Con la sentenza in esame, la Corte di Cassazione si sofferma sulla dibattuta questione riguardante la natura della dichiarazione di fallimento in relazione alle ipotesi di bancarotta pre-fallimentare, cioè quelle condotte – elencate dall’art. 216, comma 1, L. Fall. –poste in essere dall’imprenditore prima della dichiarazione di fallimento e da seguito delle quali, “se [l’imprenditore] è dichiarato fallito”, si configura il reato di specie.
Secondo un orientamento giurisprudenziale risalente nel tempo – e che, prima della sentenza in commento, era da reputarsi consolidato – la dichiarazione di fallimento rileva quale elemento costitutivo del reato (v.

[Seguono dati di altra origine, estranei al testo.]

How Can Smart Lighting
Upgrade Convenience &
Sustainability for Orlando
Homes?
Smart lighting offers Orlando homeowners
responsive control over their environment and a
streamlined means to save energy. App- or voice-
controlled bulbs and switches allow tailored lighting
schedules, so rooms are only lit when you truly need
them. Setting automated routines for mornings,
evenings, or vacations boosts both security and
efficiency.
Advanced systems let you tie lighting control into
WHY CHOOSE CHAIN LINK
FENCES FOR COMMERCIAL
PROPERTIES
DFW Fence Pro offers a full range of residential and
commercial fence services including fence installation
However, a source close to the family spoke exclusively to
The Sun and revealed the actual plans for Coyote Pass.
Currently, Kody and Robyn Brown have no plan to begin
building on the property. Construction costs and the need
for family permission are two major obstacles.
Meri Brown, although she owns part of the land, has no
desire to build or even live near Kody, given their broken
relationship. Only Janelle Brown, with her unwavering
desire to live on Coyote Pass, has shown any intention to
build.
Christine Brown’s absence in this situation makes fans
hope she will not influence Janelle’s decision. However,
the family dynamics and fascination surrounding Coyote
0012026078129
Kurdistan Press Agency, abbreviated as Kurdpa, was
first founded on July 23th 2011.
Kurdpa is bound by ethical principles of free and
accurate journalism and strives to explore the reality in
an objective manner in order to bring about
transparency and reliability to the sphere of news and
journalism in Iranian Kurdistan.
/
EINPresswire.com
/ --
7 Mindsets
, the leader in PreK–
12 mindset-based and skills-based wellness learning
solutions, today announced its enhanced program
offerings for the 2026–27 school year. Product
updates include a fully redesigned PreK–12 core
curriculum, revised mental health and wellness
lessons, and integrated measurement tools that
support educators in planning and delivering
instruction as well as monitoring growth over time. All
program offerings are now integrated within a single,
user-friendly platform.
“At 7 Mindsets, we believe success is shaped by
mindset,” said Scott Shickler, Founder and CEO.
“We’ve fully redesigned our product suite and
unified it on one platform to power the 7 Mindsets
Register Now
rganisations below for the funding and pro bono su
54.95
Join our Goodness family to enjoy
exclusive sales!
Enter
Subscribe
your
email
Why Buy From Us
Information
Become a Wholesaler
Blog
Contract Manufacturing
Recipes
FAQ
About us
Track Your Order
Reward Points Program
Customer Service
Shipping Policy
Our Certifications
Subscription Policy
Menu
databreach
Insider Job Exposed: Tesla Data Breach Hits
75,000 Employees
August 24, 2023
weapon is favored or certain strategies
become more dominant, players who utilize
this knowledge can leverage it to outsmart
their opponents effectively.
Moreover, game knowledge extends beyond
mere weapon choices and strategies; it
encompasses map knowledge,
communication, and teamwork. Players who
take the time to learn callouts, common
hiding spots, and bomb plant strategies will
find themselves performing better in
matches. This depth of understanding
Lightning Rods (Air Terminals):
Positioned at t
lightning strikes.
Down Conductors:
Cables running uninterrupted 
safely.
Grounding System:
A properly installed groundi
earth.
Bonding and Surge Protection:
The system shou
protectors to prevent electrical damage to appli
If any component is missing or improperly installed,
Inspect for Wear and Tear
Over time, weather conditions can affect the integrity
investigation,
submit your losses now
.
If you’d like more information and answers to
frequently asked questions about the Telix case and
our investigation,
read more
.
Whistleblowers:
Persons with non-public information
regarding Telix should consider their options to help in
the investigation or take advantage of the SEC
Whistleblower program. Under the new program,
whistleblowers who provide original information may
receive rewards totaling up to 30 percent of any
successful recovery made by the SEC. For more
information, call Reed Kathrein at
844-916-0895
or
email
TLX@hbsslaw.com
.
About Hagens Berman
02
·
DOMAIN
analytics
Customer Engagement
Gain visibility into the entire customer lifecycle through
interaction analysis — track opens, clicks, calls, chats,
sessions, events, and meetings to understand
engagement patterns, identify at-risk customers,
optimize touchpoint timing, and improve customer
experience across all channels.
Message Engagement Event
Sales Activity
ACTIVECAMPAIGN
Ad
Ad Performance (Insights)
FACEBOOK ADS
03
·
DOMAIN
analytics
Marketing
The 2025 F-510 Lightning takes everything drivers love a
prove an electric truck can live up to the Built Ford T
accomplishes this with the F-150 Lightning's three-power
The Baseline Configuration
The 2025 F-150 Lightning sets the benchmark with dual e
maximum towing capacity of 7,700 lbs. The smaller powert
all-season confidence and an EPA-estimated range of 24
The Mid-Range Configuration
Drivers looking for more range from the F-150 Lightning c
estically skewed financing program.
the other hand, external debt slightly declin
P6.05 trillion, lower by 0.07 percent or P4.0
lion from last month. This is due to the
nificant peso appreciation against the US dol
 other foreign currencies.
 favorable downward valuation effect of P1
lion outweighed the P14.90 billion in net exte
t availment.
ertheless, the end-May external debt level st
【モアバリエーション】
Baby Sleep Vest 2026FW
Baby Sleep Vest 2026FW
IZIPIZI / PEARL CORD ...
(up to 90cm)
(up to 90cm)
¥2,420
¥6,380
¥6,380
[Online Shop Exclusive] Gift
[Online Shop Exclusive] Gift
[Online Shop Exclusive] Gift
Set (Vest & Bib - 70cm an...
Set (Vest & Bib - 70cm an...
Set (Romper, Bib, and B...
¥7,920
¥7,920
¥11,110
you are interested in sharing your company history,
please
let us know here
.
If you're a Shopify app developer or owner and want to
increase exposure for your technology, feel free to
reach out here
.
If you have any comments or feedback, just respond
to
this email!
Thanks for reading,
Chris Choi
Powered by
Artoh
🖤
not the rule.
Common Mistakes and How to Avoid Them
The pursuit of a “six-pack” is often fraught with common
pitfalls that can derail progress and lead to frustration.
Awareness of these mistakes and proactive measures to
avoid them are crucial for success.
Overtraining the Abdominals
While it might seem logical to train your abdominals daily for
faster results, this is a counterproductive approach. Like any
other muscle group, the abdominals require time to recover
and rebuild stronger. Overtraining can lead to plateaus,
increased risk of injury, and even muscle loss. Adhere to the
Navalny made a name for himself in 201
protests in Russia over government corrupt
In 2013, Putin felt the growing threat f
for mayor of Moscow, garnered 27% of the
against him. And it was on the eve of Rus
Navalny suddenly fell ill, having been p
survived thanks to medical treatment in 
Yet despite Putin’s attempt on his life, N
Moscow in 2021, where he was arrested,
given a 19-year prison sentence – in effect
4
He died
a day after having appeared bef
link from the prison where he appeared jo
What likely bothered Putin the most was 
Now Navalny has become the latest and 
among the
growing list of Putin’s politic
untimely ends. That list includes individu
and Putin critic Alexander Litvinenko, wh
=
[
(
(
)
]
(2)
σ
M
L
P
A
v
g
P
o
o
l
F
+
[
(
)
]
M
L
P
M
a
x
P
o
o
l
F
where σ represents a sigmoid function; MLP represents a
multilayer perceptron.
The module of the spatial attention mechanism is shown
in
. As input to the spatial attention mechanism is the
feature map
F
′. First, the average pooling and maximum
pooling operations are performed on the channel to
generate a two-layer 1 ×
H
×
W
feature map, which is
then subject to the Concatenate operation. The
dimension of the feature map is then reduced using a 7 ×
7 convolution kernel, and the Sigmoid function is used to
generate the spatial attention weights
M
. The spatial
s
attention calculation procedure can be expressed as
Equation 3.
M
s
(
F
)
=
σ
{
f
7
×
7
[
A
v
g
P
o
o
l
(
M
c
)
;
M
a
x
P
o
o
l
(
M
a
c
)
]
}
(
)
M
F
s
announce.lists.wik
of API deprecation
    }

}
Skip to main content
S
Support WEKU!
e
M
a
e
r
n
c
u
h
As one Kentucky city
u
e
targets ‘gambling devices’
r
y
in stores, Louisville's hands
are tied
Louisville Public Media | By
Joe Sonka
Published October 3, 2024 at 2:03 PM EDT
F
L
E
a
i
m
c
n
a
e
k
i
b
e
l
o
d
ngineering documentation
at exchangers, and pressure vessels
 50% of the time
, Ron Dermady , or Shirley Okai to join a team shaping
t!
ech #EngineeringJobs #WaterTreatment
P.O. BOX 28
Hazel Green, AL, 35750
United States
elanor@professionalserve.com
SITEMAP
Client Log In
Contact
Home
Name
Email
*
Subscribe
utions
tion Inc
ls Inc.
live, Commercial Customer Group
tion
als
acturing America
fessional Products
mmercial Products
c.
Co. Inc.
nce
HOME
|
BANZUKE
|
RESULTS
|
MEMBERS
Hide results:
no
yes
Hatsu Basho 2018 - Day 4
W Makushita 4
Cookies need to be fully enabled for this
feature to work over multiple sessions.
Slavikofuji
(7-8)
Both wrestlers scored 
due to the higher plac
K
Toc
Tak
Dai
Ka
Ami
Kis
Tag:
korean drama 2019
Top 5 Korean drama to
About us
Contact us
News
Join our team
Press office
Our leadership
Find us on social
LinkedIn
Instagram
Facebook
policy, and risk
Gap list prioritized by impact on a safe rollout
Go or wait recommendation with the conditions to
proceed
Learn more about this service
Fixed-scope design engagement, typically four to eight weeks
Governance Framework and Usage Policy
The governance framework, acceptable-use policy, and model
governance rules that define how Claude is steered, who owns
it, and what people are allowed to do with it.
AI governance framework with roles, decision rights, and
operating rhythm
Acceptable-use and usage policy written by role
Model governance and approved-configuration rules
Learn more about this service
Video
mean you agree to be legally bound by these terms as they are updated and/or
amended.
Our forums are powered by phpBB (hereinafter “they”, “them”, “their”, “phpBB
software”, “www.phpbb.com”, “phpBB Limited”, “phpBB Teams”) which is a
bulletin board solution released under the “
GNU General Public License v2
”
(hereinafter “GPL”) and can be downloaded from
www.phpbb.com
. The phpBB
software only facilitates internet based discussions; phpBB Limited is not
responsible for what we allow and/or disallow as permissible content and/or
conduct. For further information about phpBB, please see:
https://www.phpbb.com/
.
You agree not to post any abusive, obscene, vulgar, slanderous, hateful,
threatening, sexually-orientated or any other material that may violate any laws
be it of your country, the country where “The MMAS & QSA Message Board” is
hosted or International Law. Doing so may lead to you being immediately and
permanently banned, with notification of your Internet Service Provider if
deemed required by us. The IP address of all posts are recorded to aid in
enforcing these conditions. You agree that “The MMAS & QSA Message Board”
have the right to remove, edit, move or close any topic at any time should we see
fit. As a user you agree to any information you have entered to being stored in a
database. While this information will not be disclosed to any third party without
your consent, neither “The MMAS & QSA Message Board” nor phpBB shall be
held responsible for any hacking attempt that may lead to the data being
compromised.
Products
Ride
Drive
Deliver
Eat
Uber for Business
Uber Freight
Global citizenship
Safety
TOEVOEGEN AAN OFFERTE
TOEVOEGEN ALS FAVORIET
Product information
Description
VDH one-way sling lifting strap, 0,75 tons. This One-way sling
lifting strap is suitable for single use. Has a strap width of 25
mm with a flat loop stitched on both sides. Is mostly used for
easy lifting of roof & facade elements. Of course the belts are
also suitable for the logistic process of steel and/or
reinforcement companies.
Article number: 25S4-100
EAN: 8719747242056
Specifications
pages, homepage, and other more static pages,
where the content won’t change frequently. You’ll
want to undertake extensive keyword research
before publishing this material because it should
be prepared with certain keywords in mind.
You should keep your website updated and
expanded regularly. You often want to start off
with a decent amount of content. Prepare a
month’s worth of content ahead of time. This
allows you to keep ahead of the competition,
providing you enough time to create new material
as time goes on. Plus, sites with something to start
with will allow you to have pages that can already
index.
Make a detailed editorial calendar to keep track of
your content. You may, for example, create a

SS.UU. n. 2/1958); la giurisprudenza successiva ne ricavava il principio per cui anche il fallimento (rectius: lo stato di insolvenza che porta al fallimento)deve essere sorretto dall’elemento soggettivo [1], da un lato, e porsi in rapporto causale con la condotta dell’imprenditore, dall’altro.
La sentenza in esame si contrappone alle conclusioni raggiunte sinora dalla giurisprudenza, evidenziando come sia difficilmente configurabile, quale elemento costitutivo del reato, la dichiarazione di fallimento in quanto mero provvedimento del giudice, evidenziando inoltre come sia di dubbia legittimità costituzionale ancorare l’elemento psicologico del soggetto agente alla dichiarazione di fallimento.
Difatti, pur limitando il suo ragionamento alle ipotesi di bancarotta prefallimentare, la Corte precisa che la punibilità del reato può essere subordinata ad elementi di diversi natura: nel caso dei reati prefallimentari la dichiarazione di fallimento è una condizione estrinseca di punibilità (e non un elemento costitutivo del reato) la quale permette di limitare la rilevanza penale solo a quelle condotte del debitore cui sia seguita la dichiarazione di fallimento.
La Corte, a supporto di tale ragionamento, fa inoltre riferimento ad un importante precedente (SS.UU. n. 22474/2016) il quale, pur se in incidenter tantum, riconosceva che “la punibilità [della condotta] è subordinata alla dichiarazione di fallimento, che, ovviamente, consistendo in una pronunzia giudiziaria, si pone come evento successivo e comunque esterno alla condotta stessa”.
[1] In tali termini si v. Cass. Pen. 47502/2012.La giurisprudenza ha avuto anche modo di precisare che per la sussistenza del reato di bancarotta, essendo lo stesso a dolo generico, non è necessario che l’agente abbia consapevolezza o che lo stesso abbia agito per recare pregiudizio ai creditori (V. Cass. Pen. 3229/13).